◆ **TASK ITEM**
Copy each entry verbatim, excluding its images.

◆ **DATA TO USE**

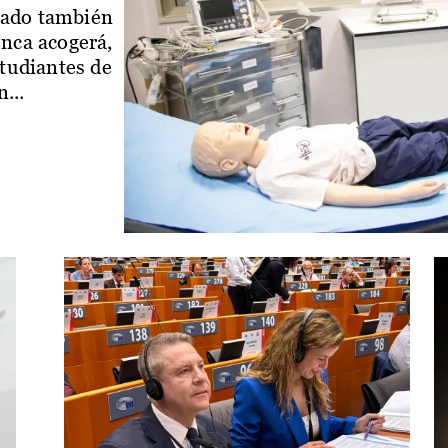
iado también
enca acogerá,
studiantes de
...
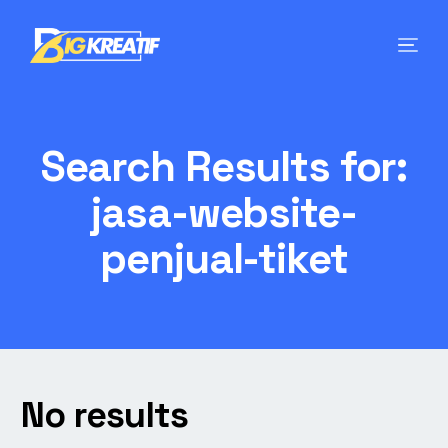
Search Results for:
jasa-website-
penjual-tiket
No results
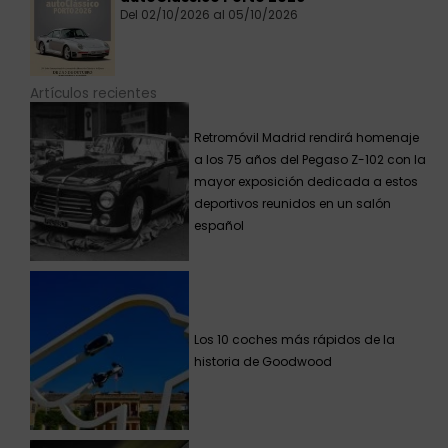
Del 02/10/2026 al 05/10/2026
Artículos recientes
Retromóvil Madrid rendirá homenaje
a los 75 años del Pegaso Z-102 con la
mayor exposición dedicada a estos
deportivos reunidos en un salón
español
Los 10 coches más rápidos de la
historia de Goodwood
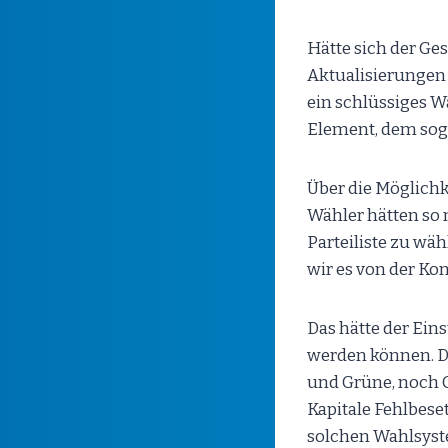
Hätte sich der Ges
Aktualisierungen
ein schlüssiges 
Element, dem sog
Über die Möglichk
Wähler hätten so 
Parteiliste zu wäh
wir es von der K
Das hätte der Ein
werden können. D
und Grüne, noch C
Kapitale Fehlbese
solchen Wahlsyste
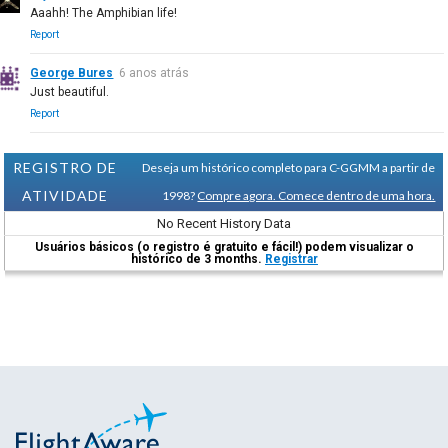
Aaahh! The Amphibian life!
Report
George Bures
6 anos atrás
Just beautiful.
Report
REGISTRO DE
Deseja um histórico completo para C-GGMM a partir de
ATIVIDADE
1998?
Compre agora. Comece dentro de uma hora.
No Recent History Data
Usuários básicos (o registro é gratuito e fácil!) podem visualizar o
histórico de 3 months.
Registrar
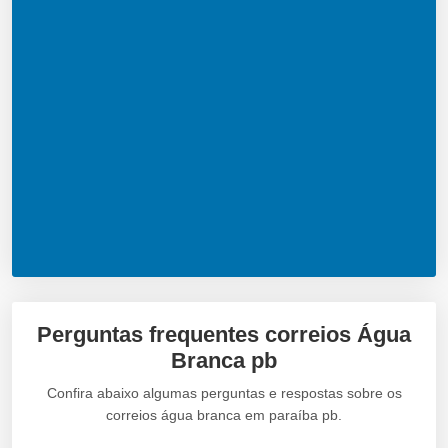
Perguntas frequentes correios Água
Branca pb
Confira abaixo algumas perguntas e respostas sobre os
correios água branca em paraíba pb.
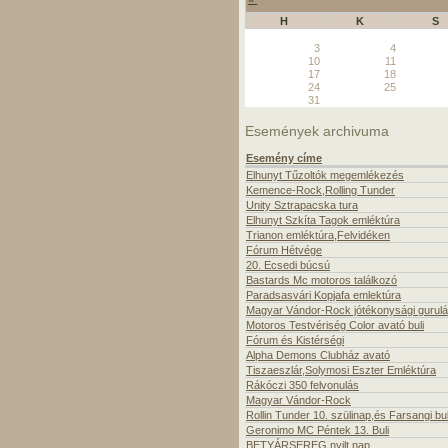
H
K
S
3
4
10
11
17
18
24
25
31
Események archivuma
Esemény címe
Elhunyt Tűzoltók megemlékezés
Kemence-Rock,Rolling Tunder
Unity Sztrapacska tura
Elhunyt Szkíta Tagok emléktúra
Trianon emléktúra,Felvidéken
Fórum Hétvége
20. Ecsedi búcsú
Bastards Mc motoros találkozó
Paradsasvári Kopjafa emlektúra
Magyar Vándor-Rock jótékonysági gurul
Motoros Testvériség Color avató buli
Fórum és Kistérségi
Alpha Demons Clubház avató
Tiszaeszlár,Solymosi Eszter Emléktúra
Rákóczi 350 felvonulás
Magyar Vándor-Rock
Rollin Tunder 10. szülinap,és Farsangi bul
Geronimo MC Péntek 13. Buli
BETYÁRSEREG nyilt nap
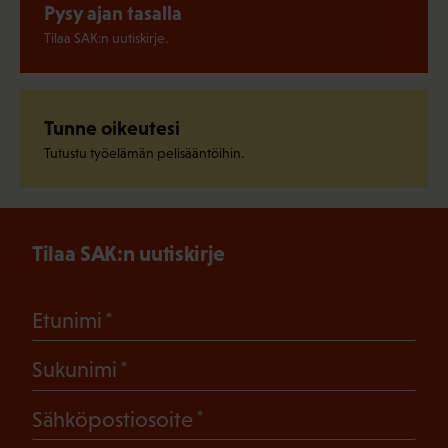
Pysy ajan tasalla
Tilaa SAK:n uutiskirje.
Tunne oikeutesi
Tutustu työelämän pelisääntöihin.
Tilaa SAK:n uutiskirje
(Pakollinen)
Etunimi
(Pakollinen)
Sukunimi
(Pakollinen)
Sähköpostiosoite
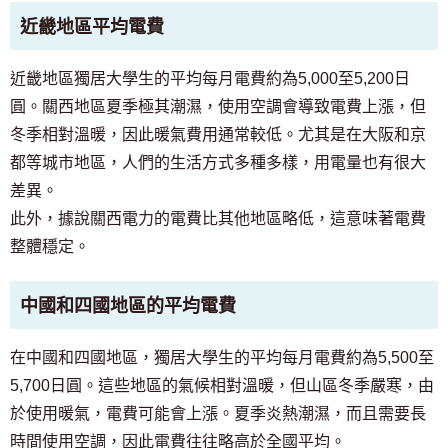
近畿地區平均電費
近畿地區獨居大學生的平均每月電費約為5,000至5,200日
圓。關西地區夏季極其潮濕，使用空調會導致電費上漲，但
冬季相對溫暖，因此暖氣費用通常較低。尤其是在大阪和京
都等城市地區，人們的生活方式多種多樣，用電量也有很大
差異。
此外，據說關西電力的電費比其他地區略低，這意味著電費
整體穩定。
中國和四國地區的平均電費
在中國和四國地區，獨居大學生的平均每月電費約為5,500至
5,700日圓。這些地區的氣候相對溫暖，但山區冬季嚴寒，由
於使用暖氣，電費可能會上漲。夏季炎熱潮濕，而且需要長
時間使用空調，因此電費往往略高於全國平均。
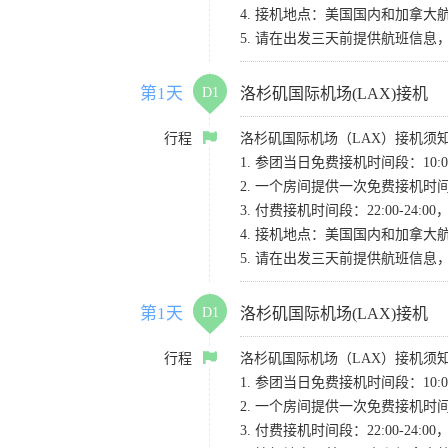
4. 接机地点：美国国内和加拿大航班请
5. 请在出发三天前提供航班信
第1天
D1
洛杉矶国际机场(LAX)接机
行程
洛杉矶国际机场（LAX）接机须
1. 参团当日免费接机时间段：10:00-
2. 一个房间提供一次免费接机
3. 付费接机时间段：22:00-2
4. 接机地点：美国国内和加拿大航班请
5. 请在出发三天前提供航班信
第1天
D1
洛杉矶国际机场(LAX)接机
行程
洛杉矶国际机场（LAX）接机须
1. 参团当日免费接机时间段：10:00-
2. 一个房间提供一次免费接机
3. 付费接机时间段：22:00-2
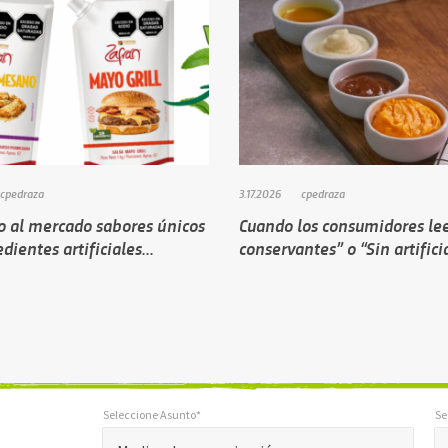
cpedraza
3.17.2026
cpedraza
o al mercado sabores únicos
Cuando los consumidores le
dientes artificiales...
conservantes” o “Sin artificia
Seleccione Asunto*
Se
*
Seleccione Asunto*
Seleccion
"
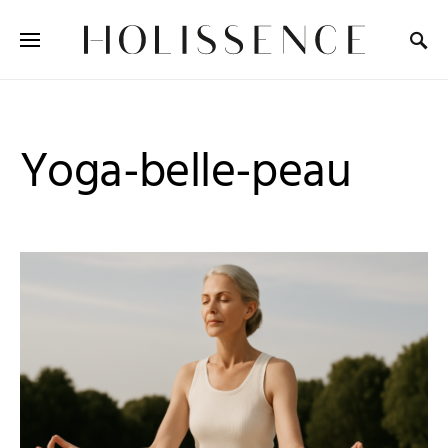
Search for:
Yoga-belle-peau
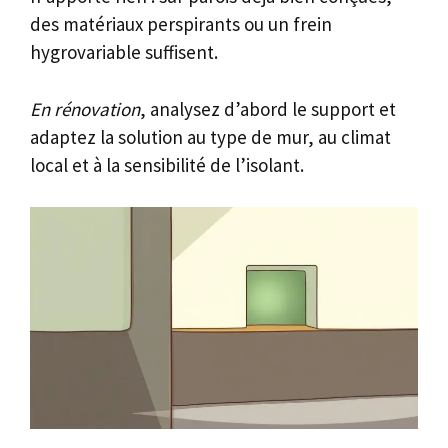
des matériaux perspirants ou un frein
hygrovariable suffisent.
En rénovation
, analysez d’abord le support et
adaptez la solution au type de mur, au climat
local et à la sensibilité de l’isolant.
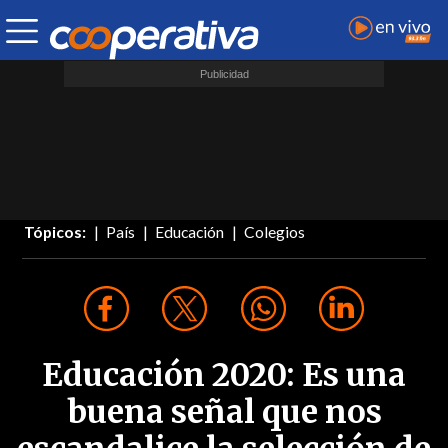
Tópicos:
País
Educación
Colegios
Educación 2020: Es una
buena señal que nos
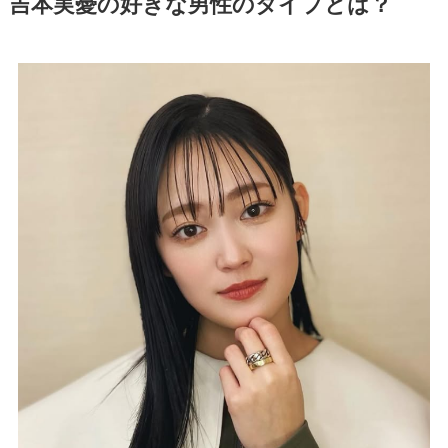
吉本実憂の好きな男性のタイプとは？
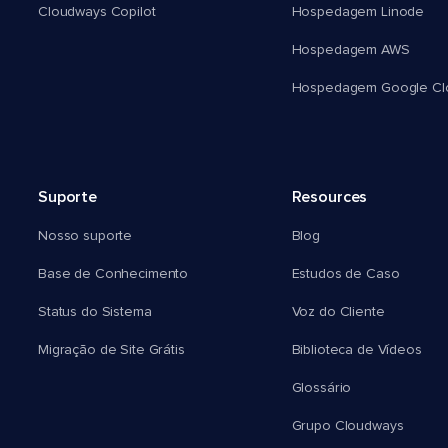
Cloudways Copilot
Hospedagem Linode
Hospedagem AWS
Hospedagem Google Cl
Suporte
Resources
Nosso suporte
Blog
Base de Conhecimento
Estudos de Caso
Status do Sistema
Voz do Cliente
Migração de Site Grátis
Biblioteca de Vídeos
Glossário
Grupo Cloudways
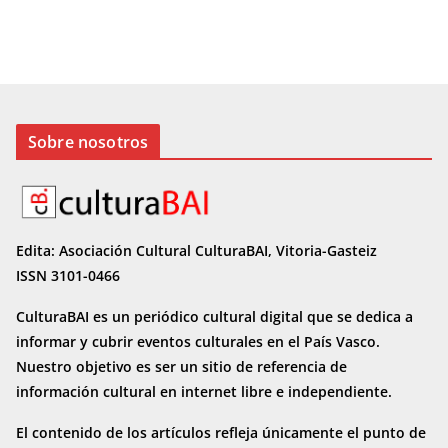
Sobre nosotros
Edita: Asociación Cultural CulturaBAI, Vitoria-Gasteiz
ISSN 3101-0466
CulturaBAI es un periódico cultural digital que se dedica a
informar y cubrir eventos culturales en el País Vasco.
Nuestro objetivo es ser un sitio de referencia de
información cultural en internet
libre e independiente.
El contenido de los artículos refleja únicamente el punto de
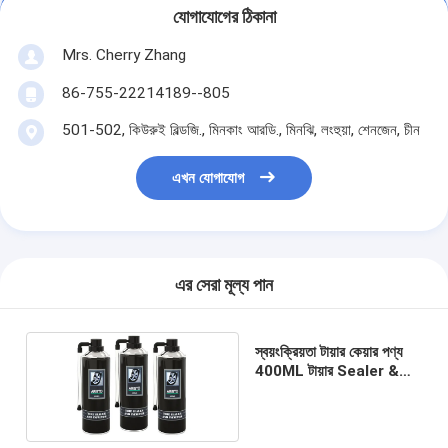
যোগাযোগের ঠিকানা
Mrs. Cherry Zhang
86-755-22214189--805
501-502, কিউরুই বিল্ডজি., মিনকাং আরডি., মিনঝি, লংহুয়া, শেনজেন, চীন
এখন যোগাযোগ
এর সেরা মূল্য পান
স্বয়ংক্রিয়তা টায়ার কেয়ার পণ্য
400ML টায়ার Sealer &
Inflator স্প্রে তরল আবরণ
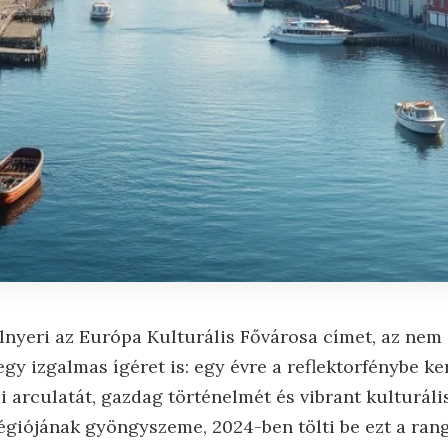
lnyeri az Európa Kulturális Fővárosa címet, az nem
gy izgalmas ígéret is: egy évre a reflektorfénybe ke
arculatát, gazdag történelmét és vibrant kulturális
régiójának gyöngyszeme, 2024-ben tölti be ezt a rang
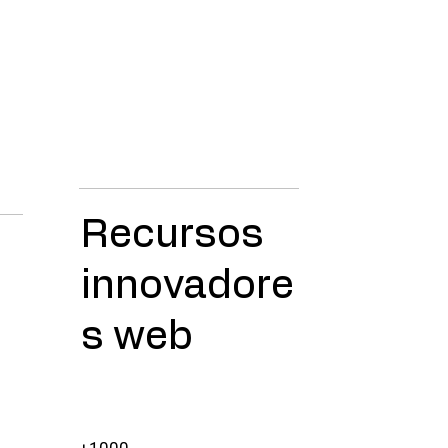
Recursos
innovadore
s web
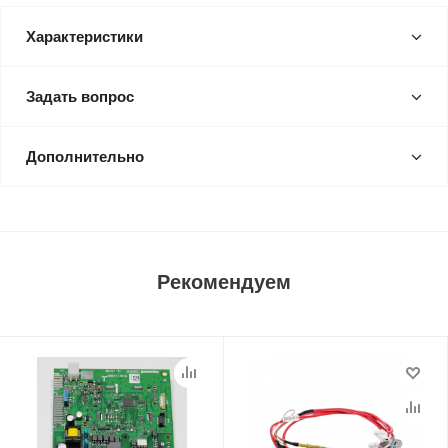
Характеристики
Задать вопрос
Дополнительно
Рекомендуем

◆ **ANSWER TO THE PROBLEM**
iado también
enca acogerá,
studiantes de
...
Search Results for:
jasa-website-
penjual-tiket
No results
Del 02/10/2026 al 05/10/2026
Artículos recientes
Retromóvil Madrid rendirá homenaje
a los 75 años del Pegaso Z-102 con la
mayor exposición dedicada a estos
deportivos reunidos en un salón
español
Los 10 coches más rápidos de la
historia de Goodwood
Hätte sich der Ges
Aktualisierungen
ein schlüssiges 
Element, dem sog
Über die Möglichk
Wähler hätten so 
Parteiliste zu wäh
wir es von der K
Das hätte der Ein
werden können. D
und Grüne, noch C
Kapitale Fehlbese
solchen Wahlsyste
Aaahh! The Amphibian life!
Report
George Bures
6 anos atrás
Just beautiful.
Report
REGISTRO DE
Deseja um histórico completo para C-GGMM a partir de
ATIVIDADE
1998?
Compre agora. Comece dentro de uma hora.
No Recent History Data
Usuários básicos (o registro é gratuito e fácil!) podem visualizar o
histórico de 3 months.
Registrar
Perguntas frequentes correios Água
Branca pb
Confira abaixo algumas perguntas e respostas sobre os
correios água branca em paraíba pb.
H
K
S
3
4
10
11
17
18
24
25
31
Események archivuma
Esemény címe
Elhunyt Tűzoltók megemlékezés
Kemence-Rock,Rolling Tunder
Unity Sztrapacska tura
Elhunyt Szkíta Tagok emléktúra
Trianon emléktúra,Felvidéken
Fórum Hétvége
20. Ecsedi búcsú
Bastards Mc motoros találkozó
Paradsasvári Kopjafa emlektúra
Magyar Vándor-Rock jótékonysági gurul
Motoros Testvériség Color avató buli
Fórum és Kistérségi
Alpha Demons Clubház avató
Tiszaeszlár,Solymosi Eszter Emléktúra
Rákóczi 350 felvonulás
Magyar Vándor-Rock
Rollin Tunder 10. szülinap,és Farsangi bul
Geronimo MC Péntek 13. Buli
BETYÁRSEREG nyilt nap
Pysy ajan tasalla
Tilaa SAK:n uutiskirje.
Tunne oikeutesi
Tutustu työelämän pelisääntöihin.
Tilaa SAK:n uutiskirje
(Pakollinen)
Etunimi
(Pakollinen)
Sukunimi
(Pakollinen)
Sähköpostiosoite
近畿地區平均電費
近畿地區獨居大學生的平均每月電費約為5,000至5,200日
圓。關西地區夏季極其潮濕，使用空調會導致電費上漲，但
冬季相對溫暖，因此暖氣費用通常較低。尤其是在大阪和京
都等城市地區，人們的生活方式多種多樣，用電量也有很大
差異。
此外，據說關西電力的電費比其他地區略低，這意味著電費
整體穩定。
中國和四國地區的平均電費
在中國和四國地區，獨居大學生的平均每月電費約為5,500至
5,700日圓。這些地區的氣候相對溫暖，但山區冬季嚴寒，由
於使用暖氣，電費可能會上漲。夏季炎熱潮濕，而且需要長
時間使用空調，因此電費往往略高於全國平均。
4. 接机地点：美国国内和加拿大航班请
5. 请在出发三天前提供航班信
第1天
D1
洛杉矶国际机场(LAX)接机
行程
洛杉矶国际机场（LAX）接机须
1. 参团当日免费接机时间段：10:00-
2. 一个房间提供一次免费接机
3. 付费接机时间段：22:00-2
4. 接机地点：美国国内和加拿大航班请
5. 请在出发三天前提供航班信
第1天
D1
洛杉矶国际机场(LAX)接机
行程
洛杉矶国际机场（LAX）接机须
1. 参团当日免费接机时间段：10:00-
2. 一个房间提供一次免费接机
3. 付费接机时间段：22:00-2
cpedraza
3.17.2026
cpedraza
o al mercado sabores únicos
Cuando los consumidores le
dientes artificiales...
conservantes” o “Sin artificia
Seleccione Asunto*
Se
*
Seleccione Asunto*
Seleccion
"
Search for:
Yoga-belle-peau
des matériaux perspirants ou un frein
hygrovariable suffisent.
En rénovation
, analysez d’abord le support et
adaptez la solution au type de mur, au climat
local et à la sensibilité de l’isolant.
Tópicos:
País
Educación
Colegios
Educación 2020: Es una
buena señal que nos
吉本実憂の好きな男性のタイプとは？
Cloudways Copilot
Hospedagem Linode
Hospedagem AWS
Hospedagem Google Cl
Suporte
Resources
Nosso suporte
Blog
Base de Conhecimento
Estudos de Caso
Status do Sistema
Voz do Cliente
Migração de Site Grátis
Biblioteca de Vídeos
Glossário
Grupo Cloudways
Sobre nosotros
Edita: Asociación Cultural CulturaBAI, Vitoria-Gasteiz
ISSN 3101-0466
CulturaBAI es un periódico cultural digital que se dedica a
informar y cubrir eventos culturales en el País Vasco.
Nuestro objetivo es ser un sitio de referencia de
información cultural en internet
libre e independiente.
El contenido de los artículos refleja únicamente el punto de
যোগাযোগের ঠিকানা
Mrs. Cherry Zhang
86-755-22214189--805
501-502, কিউরুই বিল্ডজি., মিনকাং আরডি., মিনঝি, লংহুয়া, শেনজেন, চীন
এখন যোগাযোগ
এর সেরা মূল্য পান
স্বয়ংক্রিয়তা টায়ার কেয়ার পণ্য
400ML টায়ার Sealer &
Inflator স্প্রে তরল আবরণ
lnyeri az Európa Kulturális Fővárosa címet, az nem
gy izgalmas ígéret is: egy évre a reflektorfénybe ke
arculatát, gazdag történelmét és vibrant kulturális
régiójának gyöngyszeme, 2024-ben tölti be ezt a rang
Recursos
innovadore
s web
Характеристики
Задать вопрос
Дополнительно
Рекомендуем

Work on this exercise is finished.